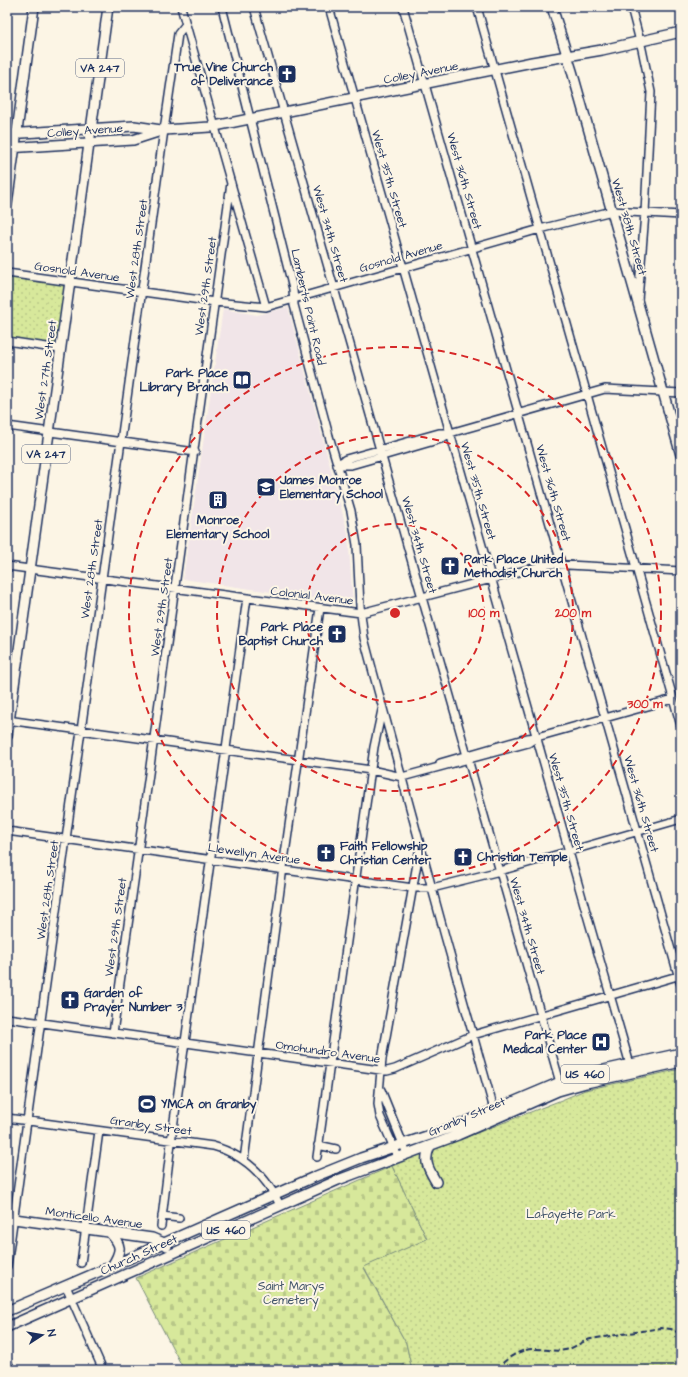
<svg xmlns="http://www.w3.org/2000/svg" width="688" height="1377" viewBox="0 0 688 1377" font-family="'Architects Daughter',sans-serif">
<style>
.built{fill:#f1e5e8}
.cemetery{fill:url(#cemetery-stones);stroke:#798c7c}
.park{fill:url(#park-dots);stroke:#798c7c}
.lines{fill:none;stroke-linecap:round;stroke-linejoin:round}
.minor-casing{stroke:#1b2f5e;stroke-width:10}
.major-casing{stroke:#1b2f5e;stroke-width:12}
.minor{stroke:#fcf5e5;stroke-width:7}
.major{stroke:#fcf5e5;stroke-width:9}
.rail{stroke:#1b2f5e;stroke-width:2;stroke-dasharray:6 3;stroke-linecap:butt}
.ring{fill:none;stroke:#d62828;stroke-width:2;stroke-dasharray:7 5}
.labels{text-anchor:middle;dominant-baseline:central;stroke-width:4;stroke-linejoin:round;paint-order:stroke}
.shield{fill:#fcf5e5;stroke:#5e6a86;stroke-width:1}
.shield-label{font-size:11px;font-weight:bold;fill:#1b2f5e}
.poi-label{font-size:12px;font-weight:bold;fill:#1b2f5e;stroke:#fcf5e5;text-anchor:start}
.street-label{font-size:12px;fill:#1b2f5e;stroke:#fcf5e5}
.park-label{font-size:12px;fill:#41546a;stroke:#fcf5e5}
.centre{fill:#d62828;stroke:#fcf5e5;stroke-width:2}
.ring-label{font-size:12px;text-anchor:middle;font-weight:bold;fill:#d62828;stroke:#fcf5e5;stroke-width:4;stroke-linejoin:round;paint-order:stroke}
</style>
<defs>
<pattern id="cemetery-stones" width="16" height="16" patternUnits="userSpaceOnUse"><rect width="16" height="16" fill="#d7e89b"/><path d="M2 7V4a2 2 0 0 1 4 0v3zM10 15v-3a2 2 0 0 1 4 0v3z" fill="#b8c788"/></pattern>
<pattern id="park-dots" width="8" height="8" patternUnits="userSpaceOnUse"><rect width="8" height="8" fill="#d7e89b"/><path d="M2 2h.1M6 6h.1" fill="none" stroke="#b8c788" stroke-width="1.8" stroke-linecap="round"/></pattern>
</defs>
<rect width="100%" height="100%" fill="#fcf5e5"/>
<filter id="ink" filterUnits="userSpaceOnUse"><feTurbulence type="fractalNoise" baseFrequency=".025" numOctaves="2"/><feDisplacementMap in="SourceGraphic" scale="8" xChannelSelector="R" yChannelSelector="G"/><feConvolveMatrix kernelMatrix="1 2 1 2 8 2 1 2 1" color-interpolation-filters="sRGB"/></filter>
<g filter="url(#ink)">
<path class="built" d="M288,307L348,534L353,604L183,579L223,309L257,315Z"/>
<path class="cemetery" d="M392,1166L427,1239L364,1268L406,1343L412,1370H184L136,1278Z"/>
<path class="park" d="M7,276L65,284L66,286L57,342L53,344L7,338Z
M681,1069V1370H412L406,1343L364,1267L427,1239L392,1166L564,1099L585,1090Z"/>
<g class="lines">
<defs>
<path id="minor" d="M181,7L266,307
M222,7L293,289L294,305L329,436L351,511L357,545L360,606L364,638L373,672L445,936L495,1113
M254,7L561,1086
M329,7L589,922L631,1068
M403,7L681,985
M477,7L681,726
M631,7L642,49L651,92L645,213L638,300
M7,273L215,302L266,307L540,229L612,211L681,215
M7,341L60,349
M7,426L195,452
M337,465L346,459L439,433H450L605,389L681,393
M337,465H351L386,455L441,439L450,433
M7,566L361,613L549,564L681,571
M7,720L371,770L402,777L528,743L537,737
M440,763L527,738L537,737L673,699
M7,831L413,888H432L500,871L681,819
M7,1018L387,1071L395,1069L473,1035L681,975
M113,1033L231,183
M381,1090L407,1154
M7,1118L213,1146C245,1155 266,1176 280,1205
M318,1145L336,1149
M317,1157L374,747L382,710
M398,1157L380,1116L378,1104L382,1059L420,847
M244,1160L282,875L320,608
M162,1216L179,1218
M161,1226L172,1135L247,598
M81,1263L99,1131
M7,1266L164,130L178,34L186,24
M66,1286L103,1370
M7,1361L11,1370"/>
<path id="major" d="M552,7L572,71L681,455
M7,134L134,126L161,130
M7,148L133,140L164,130L210,127L532,62L602,50L681,32
M7,204L34,7
M7,736L108,7
M430,1146C423,1161 428,1168 436,1182
M7,1218L152,1238L164,1243L167,1246
M109,1232C122,1245 122,1250 112,1266
M7,1311L112,1266L314,1177L361,1158L454,1127L565,1080L581,1075L681,1053
M7,1327L338,1180L458,1135L558,1091L586,1083L681,1062"/>
</defs>
<use href="#minor" class="minor-casing"/>
<use href="#major" class="major-casing"/>
<use href="#minor" class="minor"/>
<use href="#major" class="major"/>
<path class="rail" d="M497,1370C504,1359 520,1349 534,1349C545,1349 554,1352 565,1350C575,1348 582,1341 591,1339L661,1328L671,1329L681,1334"/>
</g>
</g>
<g class="ring">
<circle cx="395" cy="613" r="89"/>
<circle cx="395" cy="613" r="178"/>
<circle cx="395" cy="613" r="266"/>
</g>
<defs>
<symbol id="church-square" viewBox="-11 -11 22 22"><rect x="-9" y="-9" width="18" height="18" rx="4" fill="#1b2f5e" stroke="#fcf5e5"/><path d="M-1.2-6h2.4v3.5h3.3v2.4h-3.3V6h-2.4V-.1h-3.3v-2.4h3.3Z" fill="#fff"/></symbol>
<symbol id="library-square" viewBox="-11 -11 22 22"><rect x="-9" y="-9" width="18" height="18" rx="4" fill="#1b2f5e" stroke="#fcf5e5"/><path d="M-6-4Q-3-5.5-.7-3.5V5Q-3 3-6 4ZM6-4Q3-5.5 .7-3.5V5Q3 3 6 4Z" fill="#fff"/></symbol>
<symbol id="school-square" viewBox="-11 -11 22 22"><rect x="-9" y="-9" width="18" height="18" rx="4" fill="#1b2f5e" stroke="#fcf5e5"/><path d="M0-5L7-2L0 1L-7-2ZM-4 1L0 2.5L4 1V4Q0 6-4 4Z" fill="#fff"/></symbol>
<symbol id="building-square" viewBox="-11 -11 22 22"><rect x="-9" y="-9" width="18" height="18" rx="4" fill="#1b2f5e" stroke="#fcf5e5"/><path d="M-4-6H4V6H1V3H-1V6H-4ZM-2.5-4.3h1.7v1.8h-1.7ZM.8-4.3h1.7v1.8H.8ZM-2.5-1h1.7V.8h-1.7ZM.8-1h1.7V.8H.8Z" fill="#fff"/></symbol>
<symbol id="hospital-square" viewBox="-11 -11 22 22"><rect x="-9" y="-9" width="18" height="18" rx="4" fill="#1b2f5e" stroke="#fcf5e5"/><path d="M-5-5h3v3.5h4V-5h3V5h-3V1.5h-4V5h-3Z" fill="#fff"/></symbol>
<symbol id="stadium-square" viewBox="-11 -11 22 22"><rect x="-9" y="-9" width="18" height="18" rx="4" fill="#1b2f5e" stroke="#fcf5e5"/><path d="M0-5a6.5 5 0 1 0 0 10a6.5 5 0 1 0 0-10ZM-3.5-1.8h7v3.6h-7Z" fill="#fff"/></symbol>
</defs>
<g fill-rule="evenodd">
<use href="#church-square" x="276" y="63" width="22" height="22"/>
<use href="#library-square" x="231" y="369" width="22" height="22"/>
<use href="#school-square" x="255" y="476" width="22" height="22"/>
<use href="#building-square" x="207" y="489" width="22" height="22"/>
<use href="#church-square" x="439" y="555" width="22" height="22"/>
<use href="#church-square" x="326" y="623" width="22" height="22"/>
<use href="#church-square" x="315" y="842" width="22" height="22"/>
<use href="#church-square" x="452" y="846" width="22" height="22"/>
<use href="#church-square" x="59" y="989" width="22" height="22"/>
<use href="#hospital-square" x="590" y="1031" width="22" height="22"/>
<use href="#stadium-square" x="136" y="1093" width="22" height="22"/>
</g>
<g class="labels">
<g class="shield">
<rect x="76" y="59" width="48" height="18" rx="3"/>
<rect x="22" y="445" width="48" height="18" rx="3"/>
<rect x="561" y="1065" width="48" height="18" rx="3"/>
<rect x="202" y="1221" width="48" height="18" rx="3"/>
</g>
<g class="shield-label">
<text x="100" y="68">VA 247</text>
<text x="46" y="454">VA 247</text>
<text x="585" y="1074">US 460</text>
<text x="226" y="1230">US 460</text>
</g>
<g class="poi-label">
<text x="273" y="67" text-anchor="end">True Vine Church<tspan x="273" dy="14">of Deliverance</tspan></text>
<text x="228" y="373" text-anchor="end">Park Place<tspan x="228" dy="14">Library Branch</tspan></text>
<text x="280" y="480">James Monroe<tspan x="280" dy="14">Elementary School</tspan></text>
<text x="218" y="520" text-anchor="middle">Monroe<tspan x="218" dy="14">Elementary School</tspan></text>
<text x="464" y="559">Park Place United<tspan x="464" dy="14">Methodist Church</tspan></text>
<text x="323" y="627" text-anchor="end">Park Place<tspan x="323" dy="14">Baptist Church</tspan></text>
<text x="340" y="846">Faith Fellowship<tspan x="340" dy="14">Christian Center</tspan></text>
<text x="477" y="857">Christian Temple</text>
<text x="84" y="993">Garden of<tspan x="84" dy="14">Prayer Number 3</tspan></text>
<text x="587" y="1035" text-anchor="end">Park Place<tspan x="587" dy="14">Medical Center</tspan></text>
<text x="161" y="1104">YMCA on Granby</text>
</g>
<g class="street-label">
<text transform="translate(421 73) rotate(-11)">Colley Avenue</text>
<text transform="translate(85 131) rotate(-4)">Colley Avenue</text>
<text transform="translate(389 179) rotate(74)">West 35th Street</text>
<text transform="translate(464 181) rotate(74)">West 36th Street</text>
<text transform="translate(629 227) rotate(74)">West 38th Street</text>
<text transform="translate(330 234) rotate(74)">West 34th Street</text>
<text transform="translate(137 249) rotate(-82)">West 28th Street</text>
<text transform="translate(401 257) rotate(-16)">Gosnold Avenue</text>
<text transform="translate(77 272) rotate(8)">Gosnold Avenue</text>
<text transform="translate(206 286) rotate(-82)">West 29th Street</text>
<text transform="translate(308 307) rotate(77)">Lamberts Point Road</text>
<text transform="translate(46 370) rotate(-82)">West 27th Street</text>
<text transform="translate(478 491) rotate(74)">West 35th Street</text>
<text transform="translate(553 493) rotate(74)">West 36th Street</text>
<text transform="translate(419 545) rotate(74)">West 34th Street</text>
<text transform="translate(92 569) rotate(-82)">West 28th Street</text>
<text transform="translate(312 596) rotate(7)">Colonial Avenue</text>
<text transform="translate(162 607) rotate(-82)">West 29th Street</text>
<text transform="translate(566 802) rotate(74)">West 35th Street</text>
<text transform="translate(641 804) rotate(74)">West 36th Street</text>
<text transform="translate(254 854) rotate(8)">Llewellyn Avenue</text>
<text transform="translate(48 890) rotate(-82)">West 28th Street</text>
<text transform="translate(527 926) rotate(74)">West 34th Street</text>
<text transform="translate(116 927) rotate(-82)">West 29th Street</text>
<text transform="translate(328 1052) rotate(8)">Omohundro Avenue</text>
<text transform="translate(467 1117) rotate(-23)">Granby Street</text>
<text transform="translate(151 1126) rotate(8)">Granby Street</text>
<text transform="translate(94 1218) rotate(8)">Monticello Avenue</text>
<text transform="translate(139 1255) rotate(-24)">Church Street</text>
</g>
<g class="park-label">
<text x="571" y="1214">Lafayette Park</text>
<text x="291" y="1286">Saint Marys<tspan x="291" dy="14">Cemetery</tspan></text>
</g>
</g>
<circle cx="395" cy="613" r="6" class="centre"/>
<g class="ring-label">
<text x="484" y="617">100 m</text>
<text x="573" y="617">200 m</text>
<text x="645" y="708">300 m</text>
</g>
<rect width="688" height="1377" fill="none" stroke="#fcf5e5" stroke-width="24"/>
<rect x="12" y="12" width="664" height="1353" fill="none" stroke="#1b2f5e" stroke-width="1.5" filter="url(#ink)"/>
<g transform="translate(42 1335) rotate(78)" stroke="#fcf5e5" stroke-width="3" paint-order="stroke">
<path d="M0-3L7 15L0 10L-7 15Z" fill="#1b2f5e"/>
<text y="-6" font-size="11" font-weight="bold" text-anchor="middle" fill="#1b2f5e">N</text>
</g>
</svg>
- - -
● **What is being asked**
Lines holding the word "Monroe" are the answer; copy each one from the records above.

● **Completed task**
<text x="280" y="480">James Monroe<tspan x="280" dy="14">Elementary School</tspan></text>
<text x="218" y="520" text-anchor="middle">Monroe<tspan x="218" dy="14">Elementary School</tspan></text>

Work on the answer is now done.